::: Quoted passage
The Statute of the Orthodox Church in America

Article IV

The Metropolitan

Section 1 The Metropolitan Among the bishops of the Church, the Metropolitan enjoys primacy, being the first among equals. He is the Primate of the Orthodox Church in America, and is the diocesan bishop of one of the dioceses of the Church and bears the title, "Metropolitan of All-America and Canada." He supervises the internal and external welfare of the Church and represents it in its relations with other Orthodox Churches, religious organizations, and secular authorities. The Metropolitan’s name is mentioned during liturgical services by the other bishops of the Church. The Metropolitan mentions the names of the other heads of autocephalous Orthodox Churches.
::::::
::: Source material
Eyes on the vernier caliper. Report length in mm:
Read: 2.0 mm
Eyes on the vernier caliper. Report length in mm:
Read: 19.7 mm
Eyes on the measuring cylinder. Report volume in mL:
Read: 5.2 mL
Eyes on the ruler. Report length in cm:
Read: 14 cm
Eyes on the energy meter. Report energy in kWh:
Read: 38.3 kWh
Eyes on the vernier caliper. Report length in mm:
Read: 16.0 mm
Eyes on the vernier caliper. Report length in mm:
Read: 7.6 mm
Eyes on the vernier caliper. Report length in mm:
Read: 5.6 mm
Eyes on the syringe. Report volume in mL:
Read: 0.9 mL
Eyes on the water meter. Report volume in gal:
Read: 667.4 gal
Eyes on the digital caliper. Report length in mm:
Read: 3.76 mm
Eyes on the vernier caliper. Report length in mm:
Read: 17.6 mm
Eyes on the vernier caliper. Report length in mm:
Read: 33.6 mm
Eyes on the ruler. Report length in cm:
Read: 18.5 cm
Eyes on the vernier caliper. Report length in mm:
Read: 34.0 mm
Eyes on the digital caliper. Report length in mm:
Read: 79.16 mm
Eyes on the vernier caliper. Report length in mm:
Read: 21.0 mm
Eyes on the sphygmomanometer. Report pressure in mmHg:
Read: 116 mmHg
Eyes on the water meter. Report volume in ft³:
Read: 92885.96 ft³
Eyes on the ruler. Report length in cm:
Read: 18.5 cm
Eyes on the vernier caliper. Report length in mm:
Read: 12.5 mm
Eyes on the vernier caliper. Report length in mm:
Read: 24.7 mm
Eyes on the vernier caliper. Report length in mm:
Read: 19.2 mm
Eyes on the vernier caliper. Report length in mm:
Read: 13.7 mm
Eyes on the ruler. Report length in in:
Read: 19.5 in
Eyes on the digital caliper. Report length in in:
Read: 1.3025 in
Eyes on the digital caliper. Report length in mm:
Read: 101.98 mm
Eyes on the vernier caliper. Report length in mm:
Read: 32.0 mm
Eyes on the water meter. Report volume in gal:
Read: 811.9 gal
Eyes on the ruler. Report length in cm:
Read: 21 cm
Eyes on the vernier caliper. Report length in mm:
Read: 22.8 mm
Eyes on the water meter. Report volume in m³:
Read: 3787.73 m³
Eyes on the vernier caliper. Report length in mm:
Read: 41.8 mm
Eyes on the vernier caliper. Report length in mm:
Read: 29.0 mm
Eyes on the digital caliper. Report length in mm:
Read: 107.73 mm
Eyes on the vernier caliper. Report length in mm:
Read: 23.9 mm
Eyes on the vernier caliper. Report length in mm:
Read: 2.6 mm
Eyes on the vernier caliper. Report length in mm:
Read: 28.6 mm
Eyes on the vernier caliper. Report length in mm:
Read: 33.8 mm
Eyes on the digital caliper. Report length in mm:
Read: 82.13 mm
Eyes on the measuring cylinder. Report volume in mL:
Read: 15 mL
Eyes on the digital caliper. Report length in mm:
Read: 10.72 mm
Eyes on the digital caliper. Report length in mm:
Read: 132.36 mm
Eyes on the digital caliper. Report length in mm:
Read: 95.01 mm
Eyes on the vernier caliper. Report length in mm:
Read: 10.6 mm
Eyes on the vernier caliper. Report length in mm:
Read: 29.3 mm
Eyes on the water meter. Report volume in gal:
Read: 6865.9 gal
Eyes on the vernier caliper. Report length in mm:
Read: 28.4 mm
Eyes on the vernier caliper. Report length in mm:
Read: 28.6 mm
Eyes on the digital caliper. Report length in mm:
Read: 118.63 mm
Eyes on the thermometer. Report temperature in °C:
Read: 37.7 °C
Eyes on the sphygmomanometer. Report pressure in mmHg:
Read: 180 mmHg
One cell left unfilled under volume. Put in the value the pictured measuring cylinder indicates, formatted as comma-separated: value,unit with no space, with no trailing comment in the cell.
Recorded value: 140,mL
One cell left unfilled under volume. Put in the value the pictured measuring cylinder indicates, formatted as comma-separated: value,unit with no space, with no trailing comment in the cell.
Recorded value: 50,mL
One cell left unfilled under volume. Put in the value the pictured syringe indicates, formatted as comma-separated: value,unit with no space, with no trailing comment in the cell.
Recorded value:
::::::
### [Work instructions]
Extend the church statute passage on the Metropolitan, starting with the sentence after its last one.

### [Output for this task]
Section 2 Duties The Metropolitan:
  1. Consecrates and distributes the Holy Chrism;
  2. Provides the diocesan bishops with the Holy Relics necessary for the consecration of Church altars and Holy Antimensia;
  3. Convenes the All-American Council, presides over it, and promulgates its decisions;
  4. Convenes and presides over the meetings of the Holy Synod and of the Metropolitan Council;
  5. Issues pastoral letters addressed to the bishops, clergy, and laity of the Church;
  6. Reports to the Council concerning the life of the Church;
  7. Initiates action to fill vacancies in the office of diocesan bishop;
  8. Gives advice to his brother bishops, and in cases of necessity, submits their cases to the Holy Synod;
  9. Has the right of pastoral initiative and guidance, and when necessary the right of pastoral intervention, in all matters concerning the life of the Church within the framework of the holy canons;
  10. Receives petitions for admission of clergy from other Orthodox Churches.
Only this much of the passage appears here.